Jun 7, 2008

I am ashamed. Udolpho has been shelved. I might have made it if, upon arriving in Venice the trips up and down the alps weren't traded for gondola rides up and down the canals. By the time I decided to spare myself I was convinced that when Emily and her aunt were imprisoned at Udolpho the majority of their captivity would be spent walking up and down the tower stairs, complete with descriptions of every brick. I shall have to be content to be one of those people who has never read the Grandmother of all Gothic fiction because I'm pretty sure that doing so will kill me.

However, Anya Seton has pretty much succeeded in seducing me away from Daphne Du Maurier.

Dragonwyck

Holy S&M, Batman! Dragonwyck is from the same school as Rebecca. Dragonwyck is the hardened bastard child of Jane Eyre and Tess. I couldn’t possibly recommend a book more, and for so many reasons. In the afterword, Phillipa Gregory points out how utterly cliché Dragonwyck is, and she’s right. A naive girl from a poor background has the opportunity to live the life with a wealthy relative. Of course, one of them is the handsome master of the house.

I’ve never met a leading man like Nicholas Van Ryn before. I’m usually the one who’s rooting for the Byronic hero no matter how twisted he gets. This is Heathcliff’s legacy to me. With Nicholas Van Ryn I had no idea what to do about him. Maybe it was because his perspective was shown from the offset, but he just struck me as wrong. He looked at Miranda as though she were nothing more than a thing, which was how he regarded everyone around him. He had no passion, no fire. He didn’t act on impulse. He was as well ordered as the world he created.

He gave me the heebie jeebies.

He also had the perfect foil. Jeff Turner didn’t jump out at me as a love interest for Miranda, not when he was just a country doctor. No, in spite of Nicholas being wrong, Miranda was going to save him and Jeff was going to get in the way. Not until Nicholas commits murder in order to keep his world as he saw fit did I start to get the “Uh oh …” vibe. Jeff took over my perspective as a reader and in a few pages had me screaming at the vain and frivolous Miranda “NooooOOOOOooo!!! Run!!! You gonna die!!!

And now for the S&M. Having cleared the way for his marriage to Miranda, Nicholas gets her, and the skin starts crawling. While Seton doesn’t go into much detail about the loss of Miranda’s virginity she also doesn’t skimp: it ain’t pretty. In fact, it’s downright terrifying, and as I read on it was clear why – Nicholas likes it rough.

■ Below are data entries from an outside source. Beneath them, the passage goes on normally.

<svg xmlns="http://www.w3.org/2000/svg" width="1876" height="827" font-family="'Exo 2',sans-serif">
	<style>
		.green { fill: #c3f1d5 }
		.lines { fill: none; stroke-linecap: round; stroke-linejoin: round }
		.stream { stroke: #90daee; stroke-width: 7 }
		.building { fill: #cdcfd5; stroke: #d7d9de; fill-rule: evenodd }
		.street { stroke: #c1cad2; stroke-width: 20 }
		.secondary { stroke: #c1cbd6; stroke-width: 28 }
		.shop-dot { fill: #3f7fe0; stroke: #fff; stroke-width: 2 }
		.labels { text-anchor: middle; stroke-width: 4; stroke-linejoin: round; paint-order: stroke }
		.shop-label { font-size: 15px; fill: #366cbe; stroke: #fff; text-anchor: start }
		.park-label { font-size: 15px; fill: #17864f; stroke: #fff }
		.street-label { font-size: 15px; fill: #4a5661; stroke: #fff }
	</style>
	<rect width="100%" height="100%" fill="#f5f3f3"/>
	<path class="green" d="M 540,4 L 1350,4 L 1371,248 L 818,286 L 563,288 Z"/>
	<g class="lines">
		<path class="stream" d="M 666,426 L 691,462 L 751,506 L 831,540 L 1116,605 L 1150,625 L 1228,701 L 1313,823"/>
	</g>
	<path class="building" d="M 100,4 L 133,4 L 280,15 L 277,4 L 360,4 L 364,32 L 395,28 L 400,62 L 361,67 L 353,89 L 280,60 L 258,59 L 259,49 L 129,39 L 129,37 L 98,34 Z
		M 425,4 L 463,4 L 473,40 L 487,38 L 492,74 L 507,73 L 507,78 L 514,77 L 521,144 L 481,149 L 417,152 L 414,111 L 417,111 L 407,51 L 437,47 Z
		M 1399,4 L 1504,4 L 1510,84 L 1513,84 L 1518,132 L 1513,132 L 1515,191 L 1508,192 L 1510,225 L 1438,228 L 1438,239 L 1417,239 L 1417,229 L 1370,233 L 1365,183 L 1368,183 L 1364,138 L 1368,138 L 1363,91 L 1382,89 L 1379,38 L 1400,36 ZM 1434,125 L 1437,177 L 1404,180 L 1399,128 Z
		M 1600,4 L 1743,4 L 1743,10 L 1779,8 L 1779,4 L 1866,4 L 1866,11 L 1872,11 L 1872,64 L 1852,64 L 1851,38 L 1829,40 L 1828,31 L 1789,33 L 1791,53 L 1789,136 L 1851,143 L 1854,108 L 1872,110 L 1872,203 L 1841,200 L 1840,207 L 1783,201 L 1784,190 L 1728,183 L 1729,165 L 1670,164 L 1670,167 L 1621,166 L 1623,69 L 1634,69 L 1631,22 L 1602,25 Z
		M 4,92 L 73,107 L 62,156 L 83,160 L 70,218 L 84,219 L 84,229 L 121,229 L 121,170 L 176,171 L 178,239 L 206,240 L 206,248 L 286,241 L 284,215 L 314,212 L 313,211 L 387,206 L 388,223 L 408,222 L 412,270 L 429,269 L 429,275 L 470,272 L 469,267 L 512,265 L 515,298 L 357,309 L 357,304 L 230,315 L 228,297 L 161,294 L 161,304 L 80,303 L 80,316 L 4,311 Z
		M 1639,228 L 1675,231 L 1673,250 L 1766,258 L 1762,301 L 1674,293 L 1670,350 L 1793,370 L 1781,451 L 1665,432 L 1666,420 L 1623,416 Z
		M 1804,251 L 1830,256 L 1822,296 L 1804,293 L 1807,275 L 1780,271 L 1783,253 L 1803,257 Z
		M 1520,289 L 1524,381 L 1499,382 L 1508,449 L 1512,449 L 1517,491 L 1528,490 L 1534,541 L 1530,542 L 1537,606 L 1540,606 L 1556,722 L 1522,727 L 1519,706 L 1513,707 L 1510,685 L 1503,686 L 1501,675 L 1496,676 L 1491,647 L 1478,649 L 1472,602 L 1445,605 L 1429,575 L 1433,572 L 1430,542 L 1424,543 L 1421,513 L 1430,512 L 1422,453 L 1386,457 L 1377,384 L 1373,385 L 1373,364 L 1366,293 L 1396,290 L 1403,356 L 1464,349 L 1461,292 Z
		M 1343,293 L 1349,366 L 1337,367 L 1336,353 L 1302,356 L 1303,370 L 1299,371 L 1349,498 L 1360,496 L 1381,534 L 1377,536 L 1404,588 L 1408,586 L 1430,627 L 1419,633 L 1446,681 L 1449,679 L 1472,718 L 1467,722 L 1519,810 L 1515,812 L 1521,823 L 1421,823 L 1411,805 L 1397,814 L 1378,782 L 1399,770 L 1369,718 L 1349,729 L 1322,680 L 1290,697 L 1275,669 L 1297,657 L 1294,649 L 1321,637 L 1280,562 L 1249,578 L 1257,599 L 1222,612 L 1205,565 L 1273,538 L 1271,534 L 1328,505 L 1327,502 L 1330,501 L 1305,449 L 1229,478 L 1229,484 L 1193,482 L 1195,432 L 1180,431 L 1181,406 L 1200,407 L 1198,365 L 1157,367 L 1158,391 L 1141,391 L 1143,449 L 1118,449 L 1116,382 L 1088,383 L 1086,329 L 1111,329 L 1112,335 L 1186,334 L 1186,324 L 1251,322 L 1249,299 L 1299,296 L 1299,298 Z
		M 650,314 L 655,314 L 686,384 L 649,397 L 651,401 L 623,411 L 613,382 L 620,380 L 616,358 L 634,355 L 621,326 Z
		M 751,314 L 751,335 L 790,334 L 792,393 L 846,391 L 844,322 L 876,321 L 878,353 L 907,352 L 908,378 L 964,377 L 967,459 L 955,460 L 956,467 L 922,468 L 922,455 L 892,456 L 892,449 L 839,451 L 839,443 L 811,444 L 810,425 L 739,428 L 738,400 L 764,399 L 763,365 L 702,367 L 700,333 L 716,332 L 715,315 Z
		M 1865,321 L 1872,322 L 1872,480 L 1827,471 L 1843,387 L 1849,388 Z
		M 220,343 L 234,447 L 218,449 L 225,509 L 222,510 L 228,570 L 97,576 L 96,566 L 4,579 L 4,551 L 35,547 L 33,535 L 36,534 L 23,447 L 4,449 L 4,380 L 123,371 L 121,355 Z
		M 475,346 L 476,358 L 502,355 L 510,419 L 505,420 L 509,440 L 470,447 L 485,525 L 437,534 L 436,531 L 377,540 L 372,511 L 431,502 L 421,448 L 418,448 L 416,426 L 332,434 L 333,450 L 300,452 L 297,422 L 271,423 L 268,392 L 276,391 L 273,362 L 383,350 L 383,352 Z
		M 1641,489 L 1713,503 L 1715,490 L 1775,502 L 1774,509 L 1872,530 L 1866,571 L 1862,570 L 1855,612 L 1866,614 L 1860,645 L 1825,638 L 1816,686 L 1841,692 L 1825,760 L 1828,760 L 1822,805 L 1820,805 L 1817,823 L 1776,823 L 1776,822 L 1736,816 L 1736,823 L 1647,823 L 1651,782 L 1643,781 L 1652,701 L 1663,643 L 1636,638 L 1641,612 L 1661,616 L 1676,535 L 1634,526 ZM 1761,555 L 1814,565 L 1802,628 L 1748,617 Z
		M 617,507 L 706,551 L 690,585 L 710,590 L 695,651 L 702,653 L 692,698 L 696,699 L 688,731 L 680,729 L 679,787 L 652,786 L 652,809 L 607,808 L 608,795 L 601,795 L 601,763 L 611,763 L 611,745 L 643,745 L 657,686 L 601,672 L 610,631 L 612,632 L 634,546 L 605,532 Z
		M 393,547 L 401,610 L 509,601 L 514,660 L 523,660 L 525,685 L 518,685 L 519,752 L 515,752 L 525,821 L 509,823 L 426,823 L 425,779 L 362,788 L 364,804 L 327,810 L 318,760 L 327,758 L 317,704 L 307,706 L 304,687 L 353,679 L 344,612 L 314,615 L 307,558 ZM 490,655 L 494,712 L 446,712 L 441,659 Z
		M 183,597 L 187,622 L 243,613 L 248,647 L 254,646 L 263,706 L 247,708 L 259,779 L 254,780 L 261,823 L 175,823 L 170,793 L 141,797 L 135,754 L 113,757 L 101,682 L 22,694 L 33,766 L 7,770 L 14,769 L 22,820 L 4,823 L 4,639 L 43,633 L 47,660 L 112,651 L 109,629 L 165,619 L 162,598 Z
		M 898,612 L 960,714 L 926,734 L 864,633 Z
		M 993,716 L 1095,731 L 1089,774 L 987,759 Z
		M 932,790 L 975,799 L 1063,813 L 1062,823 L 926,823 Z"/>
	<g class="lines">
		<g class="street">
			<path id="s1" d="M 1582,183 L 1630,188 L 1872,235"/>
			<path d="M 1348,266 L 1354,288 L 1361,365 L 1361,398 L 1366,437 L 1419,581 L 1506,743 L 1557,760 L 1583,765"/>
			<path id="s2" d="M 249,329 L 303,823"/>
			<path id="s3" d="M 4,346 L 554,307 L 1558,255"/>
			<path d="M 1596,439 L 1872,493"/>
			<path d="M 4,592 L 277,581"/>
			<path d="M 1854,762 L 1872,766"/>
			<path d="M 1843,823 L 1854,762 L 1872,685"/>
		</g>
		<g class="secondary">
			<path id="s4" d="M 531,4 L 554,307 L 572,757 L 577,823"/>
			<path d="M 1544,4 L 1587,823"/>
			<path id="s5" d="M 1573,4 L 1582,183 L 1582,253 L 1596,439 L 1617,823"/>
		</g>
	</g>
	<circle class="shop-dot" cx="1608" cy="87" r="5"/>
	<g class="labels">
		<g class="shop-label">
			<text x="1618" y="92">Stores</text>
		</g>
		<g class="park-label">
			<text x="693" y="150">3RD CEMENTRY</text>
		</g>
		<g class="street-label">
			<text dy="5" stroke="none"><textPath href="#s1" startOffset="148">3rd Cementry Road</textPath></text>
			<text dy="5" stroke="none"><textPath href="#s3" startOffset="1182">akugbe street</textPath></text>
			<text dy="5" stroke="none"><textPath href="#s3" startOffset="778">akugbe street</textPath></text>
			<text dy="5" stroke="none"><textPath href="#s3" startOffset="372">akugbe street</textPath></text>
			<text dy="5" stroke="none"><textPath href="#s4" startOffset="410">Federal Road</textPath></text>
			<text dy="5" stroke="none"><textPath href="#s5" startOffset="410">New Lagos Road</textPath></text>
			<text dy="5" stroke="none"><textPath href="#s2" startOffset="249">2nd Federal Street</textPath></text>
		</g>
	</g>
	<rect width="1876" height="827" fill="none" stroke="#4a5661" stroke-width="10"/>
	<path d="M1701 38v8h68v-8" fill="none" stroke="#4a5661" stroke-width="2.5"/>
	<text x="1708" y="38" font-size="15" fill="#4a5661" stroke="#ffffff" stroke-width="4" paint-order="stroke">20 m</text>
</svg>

I’m enough of a pop culture whore to make the connection to HBO’s Rome where Octavian speaks to his future bride:

You should know that when we are married, I shall on occasion beat you. With my hand... A light whip... When I do so you must not think you have offended me. I do it because it gives me sexual pleasure. So remember that and don't be upset.

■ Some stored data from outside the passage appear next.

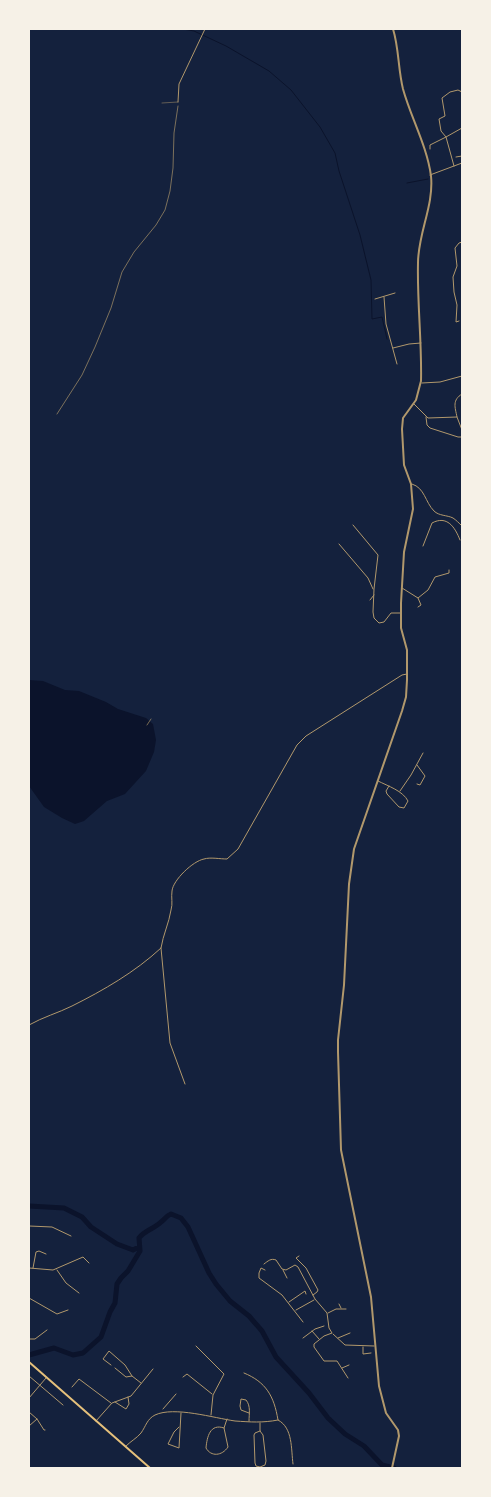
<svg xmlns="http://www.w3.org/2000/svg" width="491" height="1497" font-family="'IBM Plex Serif',serif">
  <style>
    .water { fill: #0b132b }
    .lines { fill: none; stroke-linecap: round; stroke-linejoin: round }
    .stream { stroke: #0b132b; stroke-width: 1 }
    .river { stroke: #0b132b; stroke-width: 5 }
    .path { stroke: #e5c07b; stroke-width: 0.5 }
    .service { stroke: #b1986c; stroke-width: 0.5 }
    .minor { stroke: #b1986c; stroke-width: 1 }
    .tertiary { stroke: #b1986c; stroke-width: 2 }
    .secondary { stroke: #e5c07b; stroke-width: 2 }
  </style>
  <rect width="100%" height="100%" fill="#14213d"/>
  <path class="water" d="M29,680L43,681L65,690L79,691L106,702L118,709L146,718L153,724L156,740L154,752L146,771L125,794L107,801L84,821L75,824L62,818L44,807L29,786Z"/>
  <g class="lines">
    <path class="stream" d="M183,29L194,31L226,46L269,71L291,90L320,127L335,153L339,171L360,235L371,280L372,319L382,317L387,339
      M407,183L428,179"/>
    <path class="river" d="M29,1206L64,1208L82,1217L91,1227L117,1244L133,1250L139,1247
      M29,1355L54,1348L73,1355L83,1353L101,1337L110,1312L115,1303L117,1284L121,1278L128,1271L140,1251L139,1238C145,1230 154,1229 161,1222C165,1219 166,1216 171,1214L181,1218L188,1227L209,1273L216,1284L230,1301L249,1316L262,1331L276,1357L309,1393L328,1418L345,1434L364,1446L382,1465L394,1468"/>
    <path class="path" d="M57,414L82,375L95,347L111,308L122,272L134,252L156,225L165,210L170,191L173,168L174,133L178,106
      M147,725L151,719"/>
    <path class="service" d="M162,103L178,102"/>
    <path class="minor" d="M178,102L179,84L205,29
      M430,149V145L446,137L441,131L439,119L445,116L442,98L450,92L458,90L462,92
      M456,157L462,156
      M454,166L446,137L462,128
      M430,175L462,163
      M384,297L386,324L397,364
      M375,299L395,293
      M459,321L456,322L457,305L454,292L453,277L457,266L455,248L459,243L462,242
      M393,348L409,344L421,343
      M422,383L440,382L462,376
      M414,404L428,418L457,417C455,407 452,400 462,394
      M426,417L427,425L430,428L458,437H462
      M457,417L462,430
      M412,484C425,488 425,502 434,511C439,516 447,515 453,518C456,520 459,523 462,526
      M353,525L378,555L374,589L373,612L374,618L379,623L384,622L391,613H400
      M339,544L368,578L373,589
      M423,546L432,523C447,515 455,527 460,540
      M402,588L418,598L428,590L435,577L449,573V570
      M370,600L374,595
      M418,607L421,605L418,598
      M378,781C388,786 403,791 408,801L404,808L399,807L387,794L386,791L389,786
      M417,784L420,785L425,776L417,765
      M400,791L411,775L423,753
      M161,948L170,1043L185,1084
      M29,1025C43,1017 58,1013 72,1006C104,990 135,972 161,948C163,935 169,923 171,910C173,904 171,897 172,891C173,880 193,861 204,859C210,857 220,859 227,859L238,849L297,745L306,736L402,675L407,674
      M29,1226L52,1227L71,1236
      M299,1256L296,1258L306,1268L318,1290L317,1292L313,1295
      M264,1264C268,1261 271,1258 276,1260L282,1269L286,1270L295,1265L298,1267L315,1299L327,1313L329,1328L332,1333L324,1336L314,1344V1347L324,1361H337L348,1378
      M29,1268L53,1270L83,1257L89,1263
      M33,1268L36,1252L39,1251L46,1254
      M57,1270L66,1283L79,1293
      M265,1270L261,1268L259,1273V1278L282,1295L303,1322
      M283,1270L287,1278
      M29,1298L57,1314L68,1310
      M289,1302L305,1291L306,1294
      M339,1304L341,1308
      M296,1310L314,1300
      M328,1313L336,1309H346
      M312,1331L319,1339
      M333,1334L345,1345L374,1346
      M303,1338L315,1329L324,1326
      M338,1338L350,1333
      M29,1339H35L47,1330
      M196,1346L224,1374L213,1395L211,1415
      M363,1347V1354L371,1353
      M111,1365L103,1359L109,1351L125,1365L132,1376
      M115,1368L126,1377L132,1376L141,1383
      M342,1368L349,1365
      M244,1373C266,1382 274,1396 278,1420C293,1428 291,1449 293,1464
      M29,1376L63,1405
      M183,1377L187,1374L212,1394
      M72,1387L79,1379L111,1403
      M29,1398L46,1378
      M115,1402L126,1409L129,1404L128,1397
      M163,1409L176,1394
      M29,1412L37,1419L44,1430H45
      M96,1421L112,1403L131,1396L153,1369
      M249,1421C249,1414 251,1406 246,1400L241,1399L240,1406L241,1410L249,1413
      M29,1426L37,1419
      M179,1427L174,1432L168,1444L179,1448L181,1413
      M224,1428C210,1423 207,1437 206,1448C211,1457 222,1456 228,1447L224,1428L227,1419
      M260,1431L255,1433L254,1435L255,1463L256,1466L260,1467L265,1465L266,1461L263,1435L260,1431V1423
      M126,1446C131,1441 137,1438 141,1433C146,1426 147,1419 155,1415C174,1406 214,1418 235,1421C250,1422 263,1423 278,1420"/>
    <path class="tertiary" d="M392,1468L399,1436L398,1430L386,1413L379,1386L371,1297L341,1150L338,1052V1040L344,985L349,884L354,849L402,711L406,697L407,680V650L401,628V603L404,552L413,509L411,484L404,465L402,429L403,418L416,400L421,381C422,342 417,302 418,263C418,233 434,206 431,176C427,146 411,118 403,89C398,69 399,48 393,29"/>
    <path class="secondary" d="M29,1362L150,1468"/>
  </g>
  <rect width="491" height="1497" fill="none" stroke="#f6f1e7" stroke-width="60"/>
</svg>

This could very well have been spoken to Miranda by Nicholas, and surprisingly Miranda begins to experience sexual pleasure, referred to as her ‘dark pleasure.’ Yes, she's into it.

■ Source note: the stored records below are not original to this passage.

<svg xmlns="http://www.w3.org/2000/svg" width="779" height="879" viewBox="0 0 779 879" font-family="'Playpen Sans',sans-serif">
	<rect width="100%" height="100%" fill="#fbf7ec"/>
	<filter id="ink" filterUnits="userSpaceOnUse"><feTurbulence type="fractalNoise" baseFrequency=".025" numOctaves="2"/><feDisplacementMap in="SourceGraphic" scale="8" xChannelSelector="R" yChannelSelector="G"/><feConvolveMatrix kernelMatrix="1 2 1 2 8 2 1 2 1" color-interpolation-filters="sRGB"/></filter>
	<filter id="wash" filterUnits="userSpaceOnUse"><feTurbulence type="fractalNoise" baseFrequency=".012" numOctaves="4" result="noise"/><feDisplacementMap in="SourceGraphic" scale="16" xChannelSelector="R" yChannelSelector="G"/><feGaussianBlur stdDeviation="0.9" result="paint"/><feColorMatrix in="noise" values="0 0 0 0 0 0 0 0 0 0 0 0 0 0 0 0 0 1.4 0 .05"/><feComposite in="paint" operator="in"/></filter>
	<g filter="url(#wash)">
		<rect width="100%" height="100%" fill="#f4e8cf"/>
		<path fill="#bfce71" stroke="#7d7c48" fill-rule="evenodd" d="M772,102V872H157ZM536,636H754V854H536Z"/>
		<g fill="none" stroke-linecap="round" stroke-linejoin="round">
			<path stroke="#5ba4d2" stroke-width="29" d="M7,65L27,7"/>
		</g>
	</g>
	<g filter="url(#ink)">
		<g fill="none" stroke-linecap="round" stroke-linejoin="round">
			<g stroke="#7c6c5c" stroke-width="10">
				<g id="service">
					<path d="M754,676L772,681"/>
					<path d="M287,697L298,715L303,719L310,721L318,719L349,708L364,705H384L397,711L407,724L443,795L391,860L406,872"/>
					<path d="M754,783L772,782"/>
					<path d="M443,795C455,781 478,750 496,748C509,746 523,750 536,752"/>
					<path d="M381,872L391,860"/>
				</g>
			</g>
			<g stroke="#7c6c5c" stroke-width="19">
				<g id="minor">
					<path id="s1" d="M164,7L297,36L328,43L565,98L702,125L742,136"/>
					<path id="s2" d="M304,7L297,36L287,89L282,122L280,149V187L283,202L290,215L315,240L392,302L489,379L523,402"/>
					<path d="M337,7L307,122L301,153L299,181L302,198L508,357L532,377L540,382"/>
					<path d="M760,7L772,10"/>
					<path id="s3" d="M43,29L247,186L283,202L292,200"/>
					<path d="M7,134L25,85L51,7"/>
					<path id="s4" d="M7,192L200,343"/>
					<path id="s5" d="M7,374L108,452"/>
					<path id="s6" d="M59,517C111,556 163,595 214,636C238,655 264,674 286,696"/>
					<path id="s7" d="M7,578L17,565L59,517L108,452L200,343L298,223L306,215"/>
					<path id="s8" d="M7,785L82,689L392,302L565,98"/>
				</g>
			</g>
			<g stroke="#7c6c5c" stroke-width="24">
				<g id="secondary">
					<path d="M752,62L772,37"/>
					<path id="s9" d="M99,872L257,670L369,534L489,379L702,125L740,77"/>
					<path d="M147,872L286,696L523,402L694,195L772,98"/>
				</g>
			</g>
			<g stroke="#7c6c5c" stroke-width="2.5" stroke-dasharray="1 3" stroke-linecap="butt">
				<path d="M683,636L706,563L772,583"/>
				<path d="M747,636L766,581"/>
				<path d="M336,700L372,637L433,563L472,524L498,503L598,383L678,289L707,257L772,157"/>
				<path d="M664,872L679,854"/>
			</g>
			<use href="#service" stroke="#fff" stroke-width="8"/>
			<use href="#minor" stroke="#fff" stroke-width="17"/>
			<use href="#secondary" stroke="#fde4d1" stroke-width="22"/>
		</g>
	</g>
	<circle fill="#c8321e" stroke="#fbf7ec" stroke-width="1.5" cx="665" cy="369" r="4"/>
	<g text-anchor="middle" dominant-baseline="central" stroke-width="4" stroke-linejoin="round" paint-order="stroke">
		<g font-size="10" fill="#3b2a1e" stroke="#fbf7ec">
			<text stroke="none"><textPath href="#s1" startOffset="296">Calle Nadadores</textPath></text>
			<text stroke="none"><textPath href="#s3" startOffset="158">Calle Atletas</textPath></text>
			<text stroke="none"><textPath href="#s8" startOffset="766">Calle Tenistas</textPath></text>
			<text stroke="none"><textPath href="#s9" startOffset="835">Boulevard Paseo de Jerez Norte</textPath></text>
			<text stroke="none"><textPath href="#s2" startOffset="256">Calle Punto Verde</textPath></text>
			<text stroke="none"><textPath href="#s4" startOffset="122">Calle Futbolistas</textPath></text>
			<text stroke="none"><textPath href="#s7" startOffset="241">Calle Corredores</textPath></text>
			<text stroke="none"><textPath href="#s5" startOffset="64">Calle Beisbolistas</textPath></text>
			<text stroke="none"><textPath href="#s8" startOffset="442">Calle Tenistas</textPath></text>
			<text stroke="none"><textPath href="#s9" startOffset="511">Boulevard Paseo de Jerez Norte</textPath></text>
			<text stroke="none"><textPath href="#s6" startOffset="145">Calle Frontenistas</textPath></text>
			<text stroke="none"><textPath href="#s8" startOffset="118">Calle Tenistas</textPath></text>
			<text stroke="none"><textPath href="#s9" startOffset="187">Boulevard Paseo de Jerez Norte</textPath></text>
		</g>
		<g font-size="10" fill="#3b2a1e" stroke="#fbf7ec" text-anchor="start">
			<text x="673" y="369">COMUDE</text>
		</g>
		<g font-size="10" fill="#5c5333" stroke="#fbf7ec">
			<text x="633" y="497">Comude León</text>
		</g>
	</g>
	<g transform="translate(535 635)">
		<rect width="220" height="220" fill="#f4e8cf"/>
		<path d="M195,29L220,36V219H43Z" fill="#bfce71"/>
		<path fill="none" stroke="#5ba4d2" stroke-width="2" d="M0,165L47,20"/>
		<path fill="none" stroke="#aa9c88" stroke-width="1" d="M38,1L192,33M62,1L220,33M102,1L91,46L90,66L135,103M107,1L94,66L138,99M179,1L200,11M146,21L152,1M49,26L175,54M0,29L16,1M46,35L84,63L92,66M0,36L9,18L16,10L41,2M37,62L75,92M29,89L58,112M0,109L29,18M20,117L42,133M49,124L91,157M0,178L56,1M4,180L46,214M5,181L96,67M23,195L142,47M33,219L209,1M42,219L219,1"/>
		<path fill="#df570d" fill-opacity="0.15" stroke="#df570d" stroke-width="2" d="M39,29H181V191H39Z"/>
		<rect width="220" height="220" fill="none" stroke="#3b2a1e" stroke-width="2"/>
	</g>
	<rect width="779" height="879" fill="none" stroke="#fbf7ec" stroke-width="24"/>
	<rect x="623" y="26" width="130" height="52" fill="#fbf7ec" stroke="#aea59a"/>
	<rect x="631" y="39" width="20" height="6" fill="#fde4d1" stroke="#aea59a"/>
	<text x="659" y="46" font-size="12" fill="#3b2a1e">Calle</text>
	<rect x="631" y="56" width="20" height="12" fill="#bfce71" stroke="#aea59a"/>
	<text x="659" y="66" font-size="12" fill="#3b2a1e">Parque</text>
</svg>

As the novel continues the squicky feeling Nicholas inspires doesn’t go away. To my astonishment I eventually began to hate him. Sticking out in my mind is a scene in which he is explaining something to Miranda and she agonizes over the fact that she doesn’t understand the words he speaks. The word is voluptuous. The way she struggled over trying to decipher this made me want to cry. She remains a country girl, subservient to him, and this is the way he likes it.

In the end, as clichéd as this book was, I loved it. For one, it wasn’t European. This was an American tale, set in New York state, and its characters were richly American. I was one of those confused kids who by the time she reached school had imbibed so much American culture and history it came as quite the shock to learn that I was from a place called Canada, that Ronald Regan wasn’t my president, and that the second language of my nation was French (and not Spanish, as Sesame Street would have led me to believe.) My interest in US history has remained, conflicting with my inherent colonialism that growing up in what for centuries was a major British port town has hammered into me.

The most intriguing cameo appearance by far was from Edgar Allan Poe. I missed the appreciation boat when it came to Poe during my university years but in recent months my interest in the man has me rethinking getting my hands on a Poe anthology. It’s because of Poe that Nicholas becomes a drug addict, that he rapes Miranda and ultimately drives her away, and that he can’t save himself. Phillipa Gregory muses that Nicholas stays with you long after you’ve put down Dragonwyck. He does. He’s the type of character you find yourself thinking of as you sit at a stop light or are waiting in line at the coffee shop.